The long noncoding RNA MEG3 is a significant tumor-suppressive gene in various tumors. But its biological role in bladder cancer remains uninvestigated. Herein, the biological mechanism of MEG3 in bladder cancer pathogenesis was explored. First, the expression of MEG3 in bladder cancer cells was examined, and we found that it was significantly reduced. In addition, in bladder cancer cells, we observed htat miR-494 was increased. Then, MEG3 was overexpressed in UMUC3 and SW780 cells and it could negatively modulate miR-494 expression. Bladder cancer cell proliferation was repressed, cell apoptosis was triggered and meanwhile, the cell cycle was remarkably arrested by the overexpression of MEG3. Moreover, the increase of MEG3 suppressed bladder cancer cell migration and invasion capacity. MEG3 can sponge miR-494 and the binding sites between them were confirmed by carrying out a series of functional assays. Furthermore, PTEN was speculated as a putative target of miR-494. Meanwhile, we found that miR-494 inhibitors induced PTEN. Finally, in vivo assays were conducted to prove that MEG3 can restrain bladder tumor growth by modulating miR-494 and PTEN. In conclusion, it was suggested MEG3 can interact with miR-494 to regulate PTEN in bladder cancer development.

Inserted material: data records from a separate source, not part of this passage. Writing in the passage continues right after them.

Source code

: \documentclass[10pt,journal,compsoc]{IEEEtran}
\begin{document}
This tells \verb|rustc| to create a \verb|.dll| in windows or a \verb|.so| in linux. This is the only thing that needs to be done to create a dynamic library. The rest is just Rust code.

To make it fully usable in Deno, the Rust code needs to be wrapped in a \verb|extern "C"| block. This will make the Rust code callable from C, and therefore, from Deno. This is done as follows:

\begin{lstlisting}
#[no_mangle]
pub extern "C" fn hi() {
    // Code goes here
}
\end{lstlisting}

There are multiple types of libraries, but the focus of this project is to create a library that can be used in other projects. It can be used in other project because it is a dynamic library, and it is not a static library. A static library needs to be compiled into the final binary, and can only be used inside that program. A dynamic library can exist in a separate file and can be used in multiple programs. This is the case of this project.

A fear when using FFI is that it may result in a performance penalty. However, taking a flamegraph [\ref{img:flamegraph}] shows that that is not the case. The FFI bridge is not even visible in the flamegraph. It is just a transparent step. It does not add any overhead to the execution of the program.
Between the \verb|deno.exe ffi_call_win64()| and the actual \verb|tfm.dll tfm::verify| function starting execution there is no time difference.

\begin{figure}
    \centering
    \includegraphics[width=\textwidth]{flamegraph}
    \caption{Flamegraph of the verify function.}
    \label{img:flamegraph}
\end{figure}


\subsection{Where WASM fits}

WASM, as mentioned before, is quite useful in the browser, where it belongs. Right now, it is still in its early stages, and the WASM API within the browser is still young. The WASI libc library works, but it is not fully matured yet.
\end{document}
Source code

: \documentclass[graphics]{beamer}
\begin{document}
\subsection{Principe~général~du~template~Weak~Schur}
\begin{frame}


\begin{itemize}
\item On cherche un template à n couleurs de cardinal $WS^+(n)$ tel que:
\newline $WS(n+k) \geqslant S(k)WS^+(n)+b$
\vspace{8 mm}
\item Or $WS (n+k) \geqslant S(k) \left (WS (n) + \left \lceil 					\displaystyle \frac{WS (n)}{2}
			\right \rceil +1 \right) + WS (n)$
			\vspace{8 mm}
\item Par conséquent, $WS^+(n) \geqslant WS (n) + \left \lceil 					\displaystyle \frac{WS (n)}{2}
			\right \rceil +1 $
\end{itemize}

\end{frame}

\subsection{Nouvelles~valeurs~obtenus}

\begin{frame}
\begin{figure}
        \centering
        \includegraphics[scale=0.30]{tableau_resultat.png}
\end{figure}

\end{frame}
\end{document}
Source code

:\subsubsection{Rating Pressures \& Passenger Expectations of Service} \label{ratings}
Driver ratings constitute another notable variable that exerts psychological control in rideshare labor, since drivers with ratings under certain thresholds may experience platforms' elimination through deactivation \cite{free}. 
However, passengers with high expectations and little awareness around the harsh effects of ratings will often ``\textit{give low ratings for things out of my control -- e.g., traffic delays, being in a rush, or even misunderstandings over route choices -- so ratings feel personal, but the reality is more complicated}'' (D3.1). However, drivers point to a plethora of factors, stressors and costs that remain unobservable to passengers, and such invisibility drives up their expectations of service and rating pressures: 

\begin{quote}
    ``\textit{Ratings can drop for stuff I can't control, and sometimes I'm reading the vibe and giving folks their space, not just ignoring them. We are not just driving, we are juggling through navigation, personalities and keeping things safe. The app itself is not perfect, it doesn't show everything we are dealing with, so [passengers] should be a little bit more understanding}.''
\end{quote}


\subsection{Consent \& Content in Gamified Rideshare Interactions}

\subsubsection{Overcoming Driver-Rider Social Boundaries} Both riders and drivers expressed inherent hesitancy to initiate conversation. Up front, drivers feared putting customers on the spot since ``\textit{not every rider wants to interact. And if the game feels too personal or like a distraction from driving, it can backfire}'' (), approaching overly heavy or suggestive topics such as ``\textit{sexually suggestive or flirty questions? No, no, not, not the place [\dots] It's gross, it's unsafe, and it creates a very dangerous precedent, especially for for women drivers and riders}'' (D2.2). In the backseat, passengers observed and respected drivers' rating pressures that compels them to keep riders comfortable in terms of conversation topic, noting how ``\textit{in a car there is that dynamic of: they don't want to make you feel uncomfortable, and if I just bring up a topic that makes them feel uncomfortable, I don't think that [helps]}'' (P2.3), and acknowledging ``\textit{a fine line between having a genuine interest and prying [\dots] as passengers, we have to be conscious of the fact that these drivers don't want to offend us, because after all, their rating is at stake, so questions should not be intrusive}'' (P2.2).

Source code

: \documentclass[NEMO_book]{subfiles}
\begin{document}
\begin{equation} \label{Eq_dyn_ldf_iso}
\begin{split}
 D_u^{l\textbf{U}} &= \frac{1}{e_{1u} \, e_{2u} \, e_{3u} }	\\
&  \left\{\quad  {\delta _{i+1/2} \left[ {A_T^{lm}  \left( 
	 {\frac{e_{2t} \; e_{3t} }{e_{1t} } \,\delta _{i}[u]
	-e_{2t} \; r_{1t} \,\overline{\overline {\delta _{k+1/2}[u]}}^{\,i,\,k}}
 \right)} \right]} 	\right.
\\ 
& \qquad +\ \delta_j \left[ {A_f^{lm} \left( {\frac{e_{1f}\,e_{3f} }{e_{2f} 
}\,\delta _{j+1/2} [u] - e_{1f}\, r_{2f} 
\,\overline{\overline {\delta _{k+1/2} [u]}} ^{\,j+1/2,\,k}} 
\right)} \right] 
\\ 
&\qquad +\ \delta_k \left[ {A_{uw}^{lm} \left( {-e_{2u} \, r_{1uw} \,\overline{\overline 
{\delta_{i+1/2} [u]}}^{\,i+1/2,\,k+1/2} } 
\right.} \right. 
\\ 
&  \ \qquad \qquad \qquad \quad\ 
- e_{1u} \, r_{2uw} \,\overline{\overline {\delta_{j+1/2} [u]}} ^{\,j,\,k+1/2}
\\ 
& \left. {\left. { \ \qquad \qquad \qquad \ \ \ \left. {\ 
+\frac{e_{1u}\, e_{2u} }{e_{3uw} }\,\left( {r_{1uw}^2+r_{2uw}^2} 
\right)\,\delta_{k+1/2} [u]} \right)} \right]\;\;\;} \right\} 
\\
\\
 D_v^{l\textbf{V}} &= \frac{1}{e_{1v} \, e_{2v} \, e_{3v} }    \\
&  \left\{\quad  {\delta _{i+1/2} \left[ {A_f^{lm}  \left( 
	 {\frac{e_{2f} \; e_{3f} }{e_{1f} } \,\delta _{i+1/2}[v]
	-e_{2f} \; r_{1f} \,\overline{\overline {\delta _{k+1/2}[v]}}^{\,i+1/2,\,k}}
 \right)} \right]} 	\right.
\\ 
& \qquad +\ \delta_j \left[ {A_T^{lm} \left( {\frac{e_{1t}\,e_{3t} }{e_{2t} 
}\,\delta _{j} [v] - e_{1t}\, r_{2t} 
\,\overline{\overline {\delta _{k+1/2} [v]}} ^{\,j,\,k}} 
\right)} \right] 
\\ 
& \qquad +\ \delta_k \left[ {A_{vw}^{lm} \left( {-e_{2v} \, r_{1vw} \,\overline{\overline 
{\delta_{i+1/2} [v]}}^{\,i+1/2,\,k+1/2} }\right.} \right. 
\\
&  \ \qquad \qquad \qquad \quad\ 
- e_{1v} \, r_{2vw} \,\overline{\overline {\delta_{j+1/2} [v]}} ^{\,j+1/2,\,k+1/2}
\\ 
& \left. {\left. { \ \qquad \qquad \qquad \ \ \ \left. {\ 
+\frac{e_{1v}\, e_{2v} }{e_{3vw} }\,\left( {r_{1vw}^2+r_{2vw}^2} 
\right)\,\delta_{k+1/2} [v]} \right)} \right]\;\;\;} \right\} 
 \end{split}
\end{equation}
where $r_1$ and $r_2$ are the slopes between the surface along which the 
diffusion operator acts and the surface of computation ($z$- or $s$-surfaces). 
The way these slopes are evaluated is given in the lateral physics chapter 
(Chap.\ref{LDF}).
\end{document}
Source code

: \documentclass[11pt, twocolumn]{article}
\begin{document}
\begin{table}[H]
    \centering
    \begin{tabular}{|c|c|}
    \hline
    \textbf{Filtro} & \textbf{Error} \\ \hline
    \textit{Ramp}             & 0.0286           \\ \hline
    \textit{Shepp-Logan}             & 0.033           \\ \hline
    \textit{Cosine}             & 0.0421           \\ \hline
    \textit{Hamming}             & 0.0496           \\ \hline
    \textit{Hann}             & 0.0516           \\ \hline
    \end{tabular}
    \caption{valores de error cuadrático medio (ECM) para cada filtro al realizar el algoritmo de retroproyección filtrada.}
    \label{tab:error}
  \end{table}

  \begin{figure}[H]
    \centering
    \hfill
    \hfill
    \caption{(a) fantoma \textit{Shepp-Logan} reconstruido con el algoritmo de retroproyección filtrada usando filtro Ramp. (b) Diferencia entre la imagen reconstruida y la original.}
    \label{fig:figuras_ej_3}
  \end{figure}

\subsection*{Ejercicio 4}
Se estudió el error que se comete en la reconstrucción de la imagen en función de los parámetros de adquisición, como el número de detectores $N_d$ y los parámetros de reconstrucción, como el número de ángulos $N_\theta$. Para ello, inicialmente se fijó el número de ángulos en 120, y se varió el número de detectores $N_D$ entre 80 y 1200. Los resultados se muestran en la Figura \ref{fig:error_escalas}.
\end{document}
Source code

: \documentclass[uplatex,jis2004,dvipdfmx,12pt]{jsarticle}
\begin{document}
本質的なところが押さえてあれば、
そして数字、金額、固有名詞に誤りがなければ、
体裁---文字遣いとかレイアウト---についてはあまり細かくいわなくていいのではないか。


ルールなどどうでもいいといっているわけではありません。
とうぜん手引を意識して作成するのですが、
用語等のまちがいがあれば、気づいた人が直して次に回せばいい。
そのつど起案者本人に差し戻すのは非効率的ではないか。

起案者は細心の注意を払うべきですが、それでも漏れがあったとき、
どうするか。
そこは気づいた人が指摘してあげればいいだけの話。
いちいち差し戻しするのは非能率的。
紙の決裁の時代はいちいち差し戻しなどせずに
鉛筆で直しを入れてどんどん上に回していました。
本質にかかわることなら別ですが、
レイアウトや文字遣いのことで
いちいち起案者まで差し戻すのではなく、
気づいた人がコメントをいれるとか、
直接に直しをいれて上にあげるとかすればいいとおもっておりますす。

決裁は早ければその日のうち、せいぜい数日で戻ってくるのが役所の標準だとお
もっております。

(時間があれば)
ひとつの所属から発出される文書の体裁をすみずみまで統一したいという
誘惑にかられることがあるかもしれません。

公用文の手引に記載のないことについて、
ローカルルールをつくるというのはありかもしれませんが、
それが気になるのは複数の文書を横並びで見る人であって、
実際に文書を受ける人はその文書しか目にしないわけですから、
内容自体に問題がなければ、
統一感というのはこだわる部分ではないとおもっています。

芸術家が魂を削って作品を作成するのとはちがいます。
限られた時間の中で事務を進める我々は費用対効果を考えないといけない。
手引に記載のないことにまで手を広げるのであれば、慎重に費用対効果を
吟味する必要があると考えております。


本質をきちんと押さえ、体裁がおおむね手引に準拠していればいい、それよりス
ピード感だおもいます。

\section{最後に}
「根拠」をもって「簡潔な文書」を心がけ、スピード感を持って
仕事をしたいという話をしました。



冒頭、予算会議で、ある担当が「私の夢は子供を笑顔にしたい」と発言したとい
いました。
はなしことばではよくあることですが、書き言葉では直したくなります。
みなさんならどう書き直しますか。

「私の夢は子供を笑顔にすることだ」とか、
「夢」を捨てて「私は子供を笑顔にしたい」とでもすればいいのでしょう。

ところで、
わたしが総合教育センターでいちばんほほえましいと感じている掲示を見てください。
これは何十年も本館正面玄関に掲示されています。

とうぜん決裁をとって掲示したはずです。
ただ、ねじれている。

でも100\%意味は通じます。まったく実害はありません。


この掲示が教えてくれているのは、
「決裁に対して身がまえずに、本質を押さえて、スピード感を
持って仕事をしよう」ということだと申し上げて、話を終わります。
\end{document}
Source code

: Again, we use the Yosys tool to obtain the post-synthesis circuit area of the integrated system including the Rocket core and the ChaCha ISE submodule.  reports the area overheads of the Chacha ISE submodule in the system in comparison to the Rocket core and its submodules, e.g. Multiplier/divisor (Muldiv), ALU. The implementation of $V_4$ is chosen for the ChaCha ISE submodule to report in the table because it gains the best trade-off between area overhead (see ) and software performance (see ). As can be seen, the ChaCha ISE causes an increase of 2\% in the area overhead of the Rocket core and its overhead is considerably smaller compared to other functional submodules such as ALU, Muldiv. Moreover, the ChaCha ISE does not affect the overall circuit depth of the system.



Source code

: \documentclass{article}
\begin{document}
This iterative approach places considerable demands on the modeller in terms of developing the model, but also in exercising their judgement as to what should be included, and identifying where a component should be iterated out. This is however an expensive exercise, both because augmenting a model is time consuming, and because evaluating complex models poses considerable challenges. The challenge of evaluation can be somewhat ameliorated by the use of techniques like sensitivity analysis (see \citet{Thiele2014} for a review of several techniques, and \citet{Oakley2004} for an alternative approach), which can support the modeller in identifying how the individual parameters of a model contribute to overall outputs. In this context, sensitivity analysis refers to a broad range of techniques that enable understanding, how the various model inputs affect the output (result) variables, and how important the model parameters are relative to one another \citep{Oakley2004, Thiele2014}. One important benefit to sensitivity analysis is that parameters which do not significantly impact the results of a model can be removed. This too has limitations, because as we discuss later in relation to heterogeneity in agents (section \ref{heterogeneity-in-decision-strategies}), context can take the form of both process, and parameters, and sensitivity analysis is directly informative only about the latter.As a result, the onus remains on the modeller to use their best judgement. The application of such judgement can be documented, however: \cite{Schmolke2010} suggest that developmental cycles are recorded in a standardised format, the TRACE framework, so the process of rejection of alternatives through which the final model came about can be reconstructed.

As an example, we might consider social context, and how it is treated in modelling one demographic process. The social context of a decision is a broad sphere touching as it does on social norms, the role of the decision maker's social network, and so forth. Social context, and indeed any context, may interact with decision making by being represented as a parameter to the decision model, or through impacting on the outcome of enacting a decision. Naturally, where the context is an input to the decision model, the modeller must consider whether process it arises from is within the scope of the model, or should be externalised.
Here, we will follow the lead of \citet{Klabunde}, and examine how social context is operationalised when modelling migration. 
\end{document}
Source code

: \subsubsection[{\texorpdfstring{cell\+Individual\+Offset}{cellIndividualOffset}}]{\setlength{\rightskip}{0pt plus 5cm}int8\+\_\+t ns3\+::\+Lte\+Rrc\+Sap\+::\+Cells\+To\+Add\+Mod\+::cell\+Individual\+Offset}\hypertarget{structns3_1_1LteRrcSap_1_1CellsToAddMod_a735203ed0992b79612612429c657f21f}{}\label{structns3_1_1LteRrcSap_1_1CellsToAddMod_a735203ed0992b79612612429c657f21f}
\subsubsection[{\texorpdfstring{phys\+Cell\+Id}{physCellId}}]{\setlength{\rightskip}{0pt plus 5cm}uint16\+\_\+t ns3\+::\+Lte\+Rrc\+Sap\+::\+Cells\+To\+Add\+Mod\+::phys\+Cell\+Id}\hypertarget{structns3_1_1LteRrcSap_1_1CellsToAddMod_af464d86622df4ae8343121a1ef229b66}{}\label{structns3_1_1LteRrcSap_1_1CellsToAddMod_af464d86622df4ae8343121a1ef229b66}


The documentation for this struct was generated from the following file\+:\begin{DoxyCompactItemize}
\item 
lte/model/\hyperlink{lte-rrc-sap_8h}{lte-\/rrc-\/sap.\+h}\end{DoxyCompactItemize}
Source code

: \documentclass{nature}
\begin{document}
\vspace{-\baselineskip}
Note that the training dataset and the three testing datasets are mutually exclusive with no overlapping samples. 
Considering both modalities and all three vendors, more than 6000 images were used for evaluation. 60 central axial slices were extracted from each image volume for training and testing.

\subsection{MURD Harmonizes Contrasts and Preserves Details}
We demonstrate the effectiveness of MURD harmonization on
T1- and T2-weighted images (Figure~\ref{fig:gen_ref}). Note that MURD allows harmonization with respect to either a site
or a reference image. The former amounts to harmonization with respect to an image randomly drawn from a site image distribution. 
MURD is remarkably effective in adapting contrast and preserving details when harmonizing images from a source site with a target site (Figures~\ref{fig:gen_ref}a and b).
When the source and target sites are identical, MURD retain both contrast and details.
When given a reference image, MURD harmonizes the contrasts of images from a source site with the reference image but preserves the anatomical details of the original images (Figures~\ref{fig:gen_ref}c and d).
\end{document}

长链非编码 RNA MEG3 是多种肿瘤中重要的肿瘤抑制基因。但其在膀胱癌中的生物学作用尚未被研究。本研究旨在探索 MEG3 在膀胱癌发病机制中的生物学机制。首先,检测了膀胱癌细胞中 MEG3 的表达情况,发现其表达显著降低。此外,在膀胱癌细胞中,观察到 miR-494 增加。然后,在 UMUC3 和 SW780 细胞中过表达 MEG3,发现其可负调控 miR-494 的表达。过表达 MEG3 可抑制膀胱癌细胞增殖,诱导细胞凋亡,同时显著阻滞细胞周期。此外,MEG3 的增加抑制了膀胱癌细胞的迁移和侵袭能力。MEG3 可作为 miR-494 的海绵分子,通过一系列功能实验证实了它们之间的结合位点。进一步推测 miR-494 的靶基因是 PTEN。同时,我们发现 miR-494 抑制剂可诱导 PTEN 表达。最后,进行了体内实验,证明 MEG3 可以通过调节 miR-494 和 PTEN 来抑制膀胱癌肿瘤的生长。总之,研究结果表明 MEG3 可通过与 miR-494 相互作用来调节膀胱癌发生发展中的 PTEN。